Throughout all of this Matt is dealing with being the head of a large family land trust that is being dissolved within the next seven years. The extended family is pushing him to sign a deal to sell the land to a Kaua’i local. We meet several cousins throughout the movie who are politely aware of Matt’s situation with his wife, but more focused on what’s going to be done with the land. Meanwhile, Matt learns that his wife’s lover was a Realtor named Brian Speer (Matthew Lillard, “Scooby-Doo”). Matt decides to follow Speer to Kaua’i to invite him to come say goodbye to his wife before they remove her from life support.
I’m sure this description makes this movie sound like a depressing slog through realities we’d all rather escape when watching movies. A few of my friends have even bucked the critical praise of the film to call it “boring.” I don’t know what they were expecting, but “The Descendants” is far from a bore. Instead of giving us action and thrills, it gives us the mysteries of human emotion. Empathy from where you least expect it. Angst from someone who you expect to have compassion. The denseness of others in their attempts to show sympathy. How so much of what we express comes out wrong and why. These are the hooks of this tale, and they’re told with the poetry of everyday life and the humor that allows us to cope.
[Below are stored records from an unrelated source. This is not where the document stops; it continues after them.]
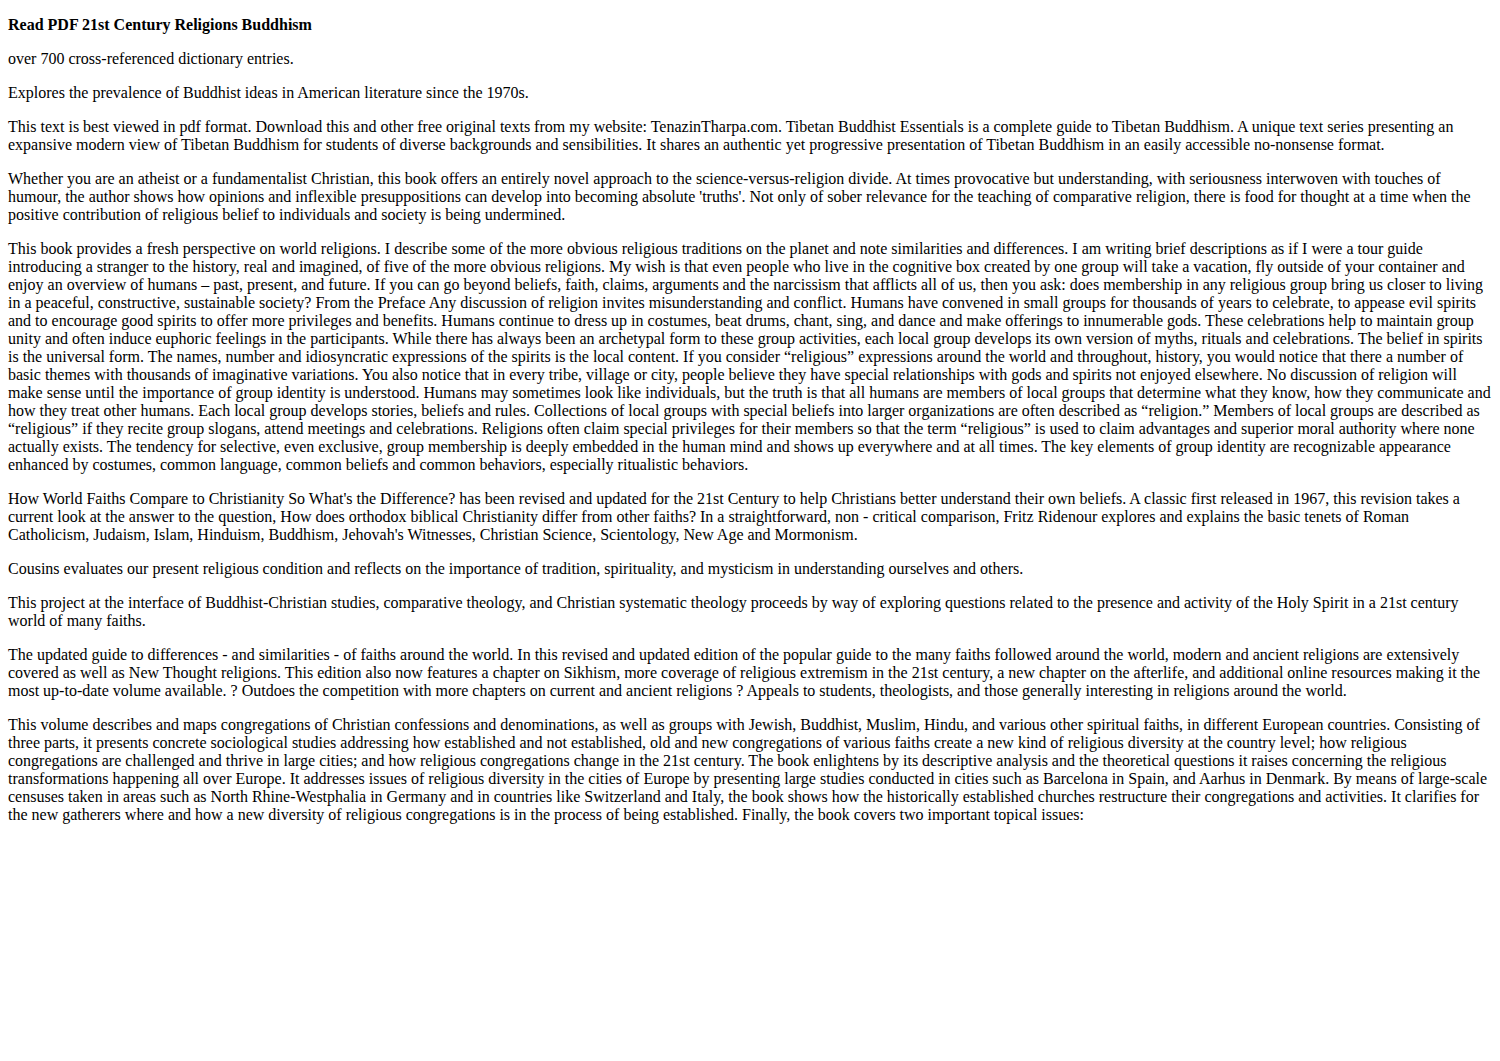Read PDF 21st Century Religions Buddhism
over 700 cross-referenced dictionary entries.
Explores the prevalence of Buddhist ideas in American literature since the 1970s.
This text is best viewed in pdf format. Download this and other free original texts from my website: TenazinTharpa.com. Tibetan Buddhist Essentials is a complete guide to Tibetan Buddhism. A unique text series presenting an expansive modern view of Tibetan Buddhism for students of diverse backgrounds and sensibilities. It shares an authentic yet progressive presentation of Tibetan Buddhism in an easily accessible no-nonsense format.
Whether you are an atheist or a fundamentalist Christian, this book offers an entirely novel approach to the science-versus-religion divide. At times provocative but understanding, with seriousness interwoven with touches of humour, the author shows how opinions and inflexible presuppositions can develop into becoming absolute 'truths'. Not only of sober relevance for the teaching of comparative religion, there is food for thought at a time when the positive contribution of religious belief to individuals and society is being undermined.
This book provides a fresh perspective on world religions. I describe some of the more obvious religious traditions on the planet and note similarities and differences. I am writing brief descriptions as if I were a tour guide introducing a stranger to the history, real and imagined, of five of the more obvious religions. My wish is that even people who live in the cognitive box created by one group will take a vacation, fly outside of your container and enjoy an overview of humans – past, present, and future. If you can go beyond beliefs, faith, claims, arguments and the narcissism that afflicts all of us, then you ask: does membership in any religious group bring us closer to living in a peaceful, constructive, sustainable society? From the Preface Any discussion of religion invites misunderstanding and conflict. Humans have convened in small groups for thousands of years to celebrate, to appease evil spirits and to encourage good spirits to offer more privileges and benefits. Humans continue to dress up in costumes, beat drums, chant, sing, and dance and make offerings to innumerable gods. These celebrations help to maintain group unity and often induce euphoric feelings in the participants. While there has always been an archetypal form to these group activities, each local group develops its own version of myths, rituals and celebrations. The belief in spirits is the universal form. The names, number and idiosyncratic expressions of the spirits is the local content. If you consider “religious” expressions around the world and throughout, history, you would notice that there a number of basic themes with thousands of imaginative variations. You also notice that in every tribe, village or city, people believe they have special relationships with gods and spirits not enjoyed elsewhere. No discussion of religion will make sense until the importance of group identity is understood. Humans may sometimes look like individuals, but the truth is that all humans are members of local groups that determine what they know, how they communicate and how they treat other humans. Each local group develops stories, beliefs and rules. Collections of local groups with special beliefs into larger organizations are often described as “religion.” Members of local groups are described as “religious” if they recite group slogans, attend meetings and celebrations. Religions often claim special privileges for their members so that the term “religious” is used to claim advantages and superior moral authority where none actually exists. The tendency for selective, even exclusive, group membership is deeply embedded in the human mind and shows up everywhere and at all times. The key elements of group identity are recognizable appearance enhanced by costumes, common language, common beliefs and common behaviors, especially ritualistic behaviors.
How World Faiths Compare to Christianity So What's the Difference? has been revised and updated for the 21st Century to help Christians better understand their own beliefs. A classic first released in 1967, this revision takes a current look at the answer to the question, How does orthodox biblical Christianity differ from other faiths? In a straightforward, non - critical comparison, Fritz Ridenour explores and explains the basic tenets of Roman Catholicism, Judaism, Islam, Hinduism, Buddhism, Jehovah's Witnesses, Christian Science, Scientology, New Age and Mormonism.
Cousins evaluates our present religious condition and reflects on the importance of tradition, spirituality, and mysticism in understanding ourselves and others.
This project at the interface of Buddhist-Christian studies, comparative theology, and Christian systematic theology proceeds by way of exploring questions related to the presence and activity of the Holy Spirit in a 21st century world of many faiths.
The updated guide to differences - and similarities - of faiths around the world. In this revised and updated edition of the popular guide to the many faiths followed around the world, modern and ancient religions are extensively covered as well as New Thought religions. This edition also now features a chapter on Sikhism, more coverage of religious extremism in the 21st century, a new chapter on the afterlife, and additional online resources making it the most up-to-date volume available. ? Outdoes the competition with more chapters on current and ancient religions ? Appeals to students, theologists, and those generally interesting in religions around the world.
This volume describes and maps congregations of Christian confessions and denominations, as well as groups with Jewish, Buddhist, Muslim, Hindu, and various other spiritual faiths, in different European countries. Consisting of three parts, it presents concrete sociological studies addressing how established and not established, old and new congregations of various faiths create a new kind of religious diversity at the country level; how religious congregations are challenged and thrive in large cities; and how religious congregations change in the 21st century. The book enlightens by its descriptive analysis and the theoretical questions it raises concerning the religious transformations happening all over Europe. It addresses issues of religious diversity in the cities of Europe by presenting large studies conducted in cities such as Barcelona in Spain, and Aarhus in Denmark. By means of large-scale censuses taken in areas such as North Rhine-Westphalia in Germany and in countries like Switzerland and Italy, the book shows how the historically established churches restructure their congregations and activities. It clarifies for the new gatherers where and how a new diversity of religious congregations is in the process of being established. Finally, the book covers two important topical issues:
George Clooney (“The Ides of March”) and Shailene Woodley (“The Secret Life of Teenagers”) anchor the film with their honest performances as father and daughter. Clooney shows shades of several of his screen personalities. His Matt King is a little bit of the stable leader in movies like the “Ocean’s” trilogy and a little bit of the unstable goof seen in the movies he’s done with the Coen Brothers. He never takes the character very far in either direction, which gives him more of an everyman feel despite his good looks. Woodley does a balancing act as a girl who is in every way a teenager and a daughter who steps up in a time of need.
Amara Miller also does a good job as Scottie, balancing the confusion she has about what has happened to her mom and just being a ten-year-old kid. There is an emotional scene early on where her dad talks with another man about the accident. Her reaction is visceral and accurate in depicting a kid’s feelings for something she doesn’t understand. The rest of the cast stays in their supportive roles, never stealing the spotlight from the nuclear family dilemma, but adding color and depth to what this family is experiencing.
I haven’t read the book by Kaui Hart Hemmings, who makes it a habit to write about father/daughter relationships. I imagine there must be something autobiographical about her work to capture so well the awkward nature of humans and their relationships with each other. Payne makes a great director for such subject matter, having made his own career out of exploring the eccentricities of human relationships in such films as “About Schmidt” and “Sideways”. “The Descendants” is his best work to date.